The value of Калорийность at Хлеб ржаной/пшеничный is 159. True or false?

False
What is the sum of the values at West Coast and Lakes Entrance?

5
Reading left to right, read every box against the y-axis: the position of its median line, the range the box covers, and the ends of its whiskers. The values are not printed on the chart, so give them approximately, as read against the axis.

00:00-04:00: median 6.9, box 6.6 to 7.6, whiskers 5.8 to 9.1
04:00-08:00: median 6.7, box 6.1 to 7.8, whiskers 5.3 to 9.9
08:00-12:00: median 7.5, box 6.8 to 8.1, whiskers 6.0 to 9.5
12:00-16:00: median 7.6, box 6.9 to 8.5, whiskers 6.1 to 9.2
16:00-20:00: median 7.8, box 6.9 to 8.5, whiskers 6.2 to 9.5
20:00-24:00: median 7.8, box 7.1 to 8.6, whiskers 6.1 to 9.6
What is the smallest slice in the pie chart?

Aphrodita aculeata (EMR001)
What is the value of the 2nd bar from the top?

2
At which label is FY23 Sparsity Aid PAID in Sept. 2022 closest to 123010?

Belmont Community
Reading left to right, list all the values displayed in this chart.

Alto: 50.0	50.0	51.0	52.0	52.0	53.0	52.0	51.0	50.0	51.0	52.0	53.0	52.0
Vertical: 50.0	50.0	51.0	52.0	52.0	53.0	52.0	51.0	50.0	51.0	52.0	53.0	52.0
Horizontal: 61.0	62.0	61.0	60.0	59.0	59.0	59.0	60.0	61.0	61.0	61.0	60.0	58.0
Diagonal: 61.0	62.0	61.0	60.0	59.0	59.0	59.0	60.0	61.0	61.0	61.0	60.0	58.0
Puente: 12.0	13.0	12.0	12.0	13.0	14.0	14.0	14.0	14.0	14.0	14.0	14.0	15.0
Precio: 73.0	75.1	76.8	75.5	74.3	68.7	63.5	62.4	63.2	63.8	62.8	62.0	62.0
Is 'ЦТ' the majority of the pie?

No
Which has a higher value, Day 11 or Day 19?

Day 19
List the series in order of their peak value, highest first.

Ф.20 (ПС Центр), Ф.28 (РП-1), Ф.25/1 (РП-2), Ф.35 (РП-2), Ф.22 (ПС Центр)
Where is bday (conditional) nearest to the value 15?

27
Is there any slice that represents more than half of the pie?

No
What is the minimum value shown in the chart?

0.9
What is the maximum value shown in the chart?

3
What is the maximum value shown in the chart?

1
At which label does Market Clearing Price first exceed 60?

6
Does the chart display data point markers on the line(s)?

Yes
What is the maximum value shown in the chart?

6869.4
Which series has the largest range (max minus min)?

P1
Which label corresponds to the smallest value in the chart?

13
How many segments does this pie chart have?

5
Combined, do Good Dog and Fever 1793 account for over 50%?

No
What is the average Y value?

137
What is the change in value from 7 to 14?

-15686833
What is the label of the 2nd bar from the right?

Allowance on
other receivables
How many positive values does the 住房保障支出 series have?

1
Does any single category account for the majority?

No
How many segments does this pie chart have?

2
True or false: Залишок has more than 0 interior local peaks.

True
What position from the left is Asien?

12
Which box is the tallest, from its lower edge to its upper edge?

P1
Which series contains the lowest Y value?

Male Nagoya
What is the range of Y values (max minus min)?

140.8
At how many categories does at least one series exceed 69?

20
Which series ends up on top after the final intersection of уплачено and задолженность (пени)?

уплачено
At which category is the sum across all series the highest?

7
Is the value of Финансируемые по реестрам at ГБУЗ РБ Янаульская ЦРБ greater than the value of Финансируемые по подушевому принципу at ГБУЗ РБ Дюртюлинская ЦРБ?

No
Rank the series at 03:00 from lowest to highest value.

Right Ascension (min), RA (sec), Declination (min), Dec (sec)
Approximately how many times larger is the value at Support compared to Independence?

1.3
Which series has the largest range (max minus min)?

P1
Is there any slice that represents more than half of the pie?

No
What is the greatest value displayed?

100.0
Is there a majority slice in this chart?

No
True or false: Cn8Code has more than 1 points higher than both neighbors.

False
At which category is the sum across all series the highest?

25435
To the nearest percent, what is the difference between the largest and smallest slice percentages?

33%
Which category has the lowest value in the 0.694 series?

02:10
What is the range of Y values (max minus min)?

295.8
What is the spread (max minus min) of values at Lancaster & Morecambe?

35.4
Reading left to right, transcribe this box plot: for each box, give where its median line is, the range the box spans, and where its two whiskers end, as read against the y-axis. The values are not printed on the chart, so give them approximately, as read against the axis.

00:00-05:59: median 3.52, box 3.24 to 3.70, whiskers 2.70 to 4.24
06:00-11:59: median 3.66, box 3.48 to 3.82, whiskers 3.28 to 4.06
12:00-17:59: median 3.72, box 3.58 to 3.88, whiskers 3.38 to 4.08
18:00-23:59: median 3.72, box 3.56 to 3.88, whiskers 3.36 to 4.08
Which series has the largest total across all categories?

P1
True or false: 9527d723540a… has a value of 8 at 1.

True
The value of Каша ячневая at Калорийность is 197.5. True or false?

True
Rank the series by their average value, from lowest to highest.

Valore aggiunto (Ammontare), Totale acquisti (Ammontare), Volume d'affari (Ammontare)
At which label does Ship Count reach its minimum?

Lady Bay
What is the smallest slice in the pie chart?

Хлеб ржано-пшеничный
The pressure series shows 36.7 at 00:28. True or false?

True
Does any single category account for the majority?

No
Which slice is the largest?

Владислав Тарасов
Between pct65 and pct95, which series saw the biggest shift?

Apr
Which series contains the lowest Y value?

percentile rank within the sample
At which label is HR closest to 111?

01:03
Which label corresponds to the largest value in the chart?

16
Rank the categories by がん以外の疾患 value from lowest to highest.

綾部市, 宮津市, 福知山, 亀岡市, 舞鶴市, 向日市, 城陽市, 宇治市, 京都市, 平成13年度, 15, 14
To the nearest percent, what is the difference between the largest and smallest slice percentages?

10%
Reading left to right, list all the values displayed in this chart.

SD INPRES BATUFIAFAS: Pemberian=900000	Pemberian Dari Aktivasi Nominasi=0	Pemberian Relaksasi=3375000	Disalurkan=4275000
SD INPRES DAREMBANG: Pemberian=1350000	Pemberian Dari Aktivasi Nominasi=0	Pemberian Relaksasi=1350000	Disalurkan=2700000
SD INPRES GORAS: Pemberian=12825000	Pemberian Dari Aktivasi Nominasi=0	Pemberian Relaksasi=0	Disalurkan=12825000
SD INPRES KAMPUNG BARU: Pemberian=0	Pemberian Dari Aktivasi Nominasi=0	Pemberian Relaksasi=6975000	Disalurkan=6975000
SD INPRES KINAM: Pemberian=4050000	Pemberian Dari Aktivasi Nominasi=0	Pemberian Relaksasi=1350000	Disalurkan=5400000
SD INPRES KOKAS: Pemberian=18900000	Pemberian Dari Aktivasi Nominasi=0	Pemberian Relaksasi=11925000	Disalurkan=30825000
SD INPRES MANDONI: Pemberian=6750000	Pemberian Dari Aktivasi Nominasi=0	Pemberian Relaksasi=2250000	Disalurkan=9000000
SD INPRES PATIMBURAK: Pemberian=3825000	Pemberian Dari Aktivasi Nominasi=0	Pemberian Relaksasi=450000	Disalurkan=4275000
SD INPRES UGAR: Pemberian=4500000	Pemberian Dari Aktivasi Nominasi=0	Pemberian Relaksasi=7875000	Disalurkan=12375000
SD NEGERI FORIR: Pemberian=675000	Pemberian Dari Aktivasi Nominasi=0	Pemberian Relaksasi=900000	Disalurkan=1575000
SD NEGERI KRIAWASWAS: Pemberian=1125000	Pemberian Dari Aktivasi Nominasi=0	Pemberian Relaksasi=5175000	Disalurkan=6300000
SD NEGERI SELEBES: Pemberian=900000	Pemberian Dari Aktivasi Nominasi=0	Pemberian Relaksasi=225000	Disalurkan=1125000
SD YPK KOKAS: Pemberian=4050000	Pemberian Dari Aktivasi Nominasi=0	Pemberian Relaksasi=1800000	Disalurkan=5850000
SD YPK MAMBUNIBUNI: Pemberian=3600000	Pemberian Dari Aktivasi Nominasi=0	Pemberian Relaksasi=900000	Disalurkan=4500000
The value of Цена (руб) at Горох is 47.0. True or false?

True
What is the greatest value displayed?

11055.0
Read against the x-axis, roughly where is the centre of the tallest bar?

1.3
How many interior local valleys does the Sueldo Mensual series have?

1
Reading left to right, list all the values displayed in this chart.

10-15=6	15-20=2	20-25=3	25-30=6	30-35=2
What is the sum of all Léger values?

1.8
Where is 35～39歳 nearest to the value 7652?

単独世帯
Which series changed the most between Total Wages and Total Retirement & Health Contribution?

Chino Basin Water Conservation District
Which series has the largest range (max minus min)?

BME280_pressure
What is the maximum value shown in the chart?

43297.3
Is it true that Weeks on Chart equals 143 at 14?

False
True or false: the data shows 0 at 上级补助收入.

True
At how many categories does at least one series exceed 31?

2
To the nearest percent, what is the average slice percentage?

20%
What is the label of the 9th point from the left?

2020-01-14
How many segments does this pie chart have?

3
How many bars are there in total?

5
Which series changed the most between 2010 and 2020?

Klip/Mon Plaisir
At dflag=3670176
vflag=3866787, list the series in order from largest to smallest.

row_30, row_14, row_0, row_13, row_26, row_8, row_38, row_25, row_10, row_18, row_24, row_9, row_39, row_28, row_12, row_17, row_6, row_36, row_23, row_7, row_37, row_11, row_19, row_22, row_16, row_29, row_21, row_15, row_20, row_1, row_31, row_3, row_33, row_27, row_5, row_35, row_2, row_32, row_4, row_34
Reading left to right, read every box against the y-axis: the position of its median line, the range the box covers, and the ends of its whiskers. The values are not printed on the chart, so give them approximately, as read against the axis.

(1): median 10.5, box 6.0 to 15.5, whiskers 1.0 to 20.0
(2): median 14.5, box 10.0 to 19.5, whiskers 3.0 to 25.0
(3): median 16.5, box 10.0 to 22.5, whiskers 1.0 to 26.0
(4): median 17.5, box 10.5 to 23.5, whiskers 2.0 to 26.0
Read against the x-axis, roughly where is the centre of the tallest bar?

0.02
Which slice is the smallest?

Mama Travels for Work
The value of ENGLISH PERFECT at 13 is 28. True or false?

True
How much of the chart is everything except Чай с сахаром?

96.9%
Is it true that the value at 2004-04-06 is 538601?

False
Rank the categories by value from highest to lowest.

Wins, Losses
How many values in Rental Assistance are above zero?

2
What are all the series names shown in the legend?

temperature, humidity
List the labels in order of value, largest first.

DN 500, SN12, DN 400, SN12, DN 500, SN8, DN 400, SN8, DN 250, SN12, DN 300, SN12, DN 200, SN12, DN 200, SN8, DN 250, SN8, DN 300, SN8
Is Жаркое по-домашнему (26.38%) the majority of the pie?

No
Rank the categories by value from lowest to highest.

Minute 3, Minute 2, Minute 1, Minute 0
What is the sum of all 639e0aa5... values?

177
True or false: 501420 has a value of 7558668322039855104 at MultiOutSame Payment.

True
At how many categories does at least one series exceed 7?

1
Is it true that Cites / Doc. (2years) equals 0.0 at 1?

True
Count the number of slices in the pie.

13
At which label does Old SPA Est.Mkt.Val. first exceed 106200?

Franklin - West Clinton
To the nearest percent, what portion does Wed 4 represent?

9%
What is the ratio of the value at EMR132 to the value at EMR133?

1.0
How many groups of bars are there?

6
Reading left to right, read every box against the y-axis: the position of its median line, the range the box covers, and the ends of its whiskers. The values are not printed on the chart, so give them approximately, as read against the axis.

_Task statement_. Reproduce the data verbatim, starting at its first line and stopping after the line that contains "What is the sum of the".

_Task output_.
The value of Калорийность at Хлеб ржаной/пшеничный is 159. True or false?

False
What is the sum of the values at West Coast and Lakes Entrance?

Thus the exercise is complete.